*Given data*.
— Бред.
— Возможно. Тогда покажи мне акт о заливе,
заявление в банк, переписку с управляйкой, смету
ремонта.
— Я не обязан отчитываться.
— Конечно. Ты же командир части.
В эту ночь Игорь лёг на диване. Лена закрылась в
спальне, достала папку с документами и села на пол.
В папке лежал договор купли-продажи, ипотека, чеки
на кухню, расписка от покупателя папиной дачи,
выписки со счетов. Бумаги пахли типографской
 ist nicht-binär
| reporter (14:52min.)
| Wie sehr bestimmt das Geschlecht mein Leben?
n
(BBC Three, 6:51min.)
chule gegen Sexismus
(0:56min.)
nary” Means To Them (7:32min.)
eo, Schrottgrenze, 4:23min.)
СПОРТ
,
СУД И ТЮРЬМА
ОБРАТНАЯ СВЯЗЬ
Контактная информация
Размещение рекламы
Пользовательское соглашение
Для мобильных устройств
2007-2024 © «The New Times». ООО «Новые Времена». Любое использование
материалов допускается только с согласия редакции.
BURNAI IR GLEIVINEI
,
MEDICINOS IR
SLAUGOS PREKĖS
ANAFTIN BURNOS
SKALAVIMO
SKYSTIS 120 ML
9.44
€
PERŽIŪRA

*Work task*. Only the lines from the one with "Для мобильных устройств" through the last line above should be restated, word for word.

*Response*.
Для мобильных устройств
2007-2024 © «The New Times». ООО «Новые Времена». Любое использование
материалов допускается только с согласия редакции.
BURNAI IR GLEIVINEI
,
MEDICINOS IR
SLAUGOS PREKĖS
ANAFTIN BURNOS
SKALAVIMO
SKYSTIS 120 ML
9.44
€
PERŽIŪRA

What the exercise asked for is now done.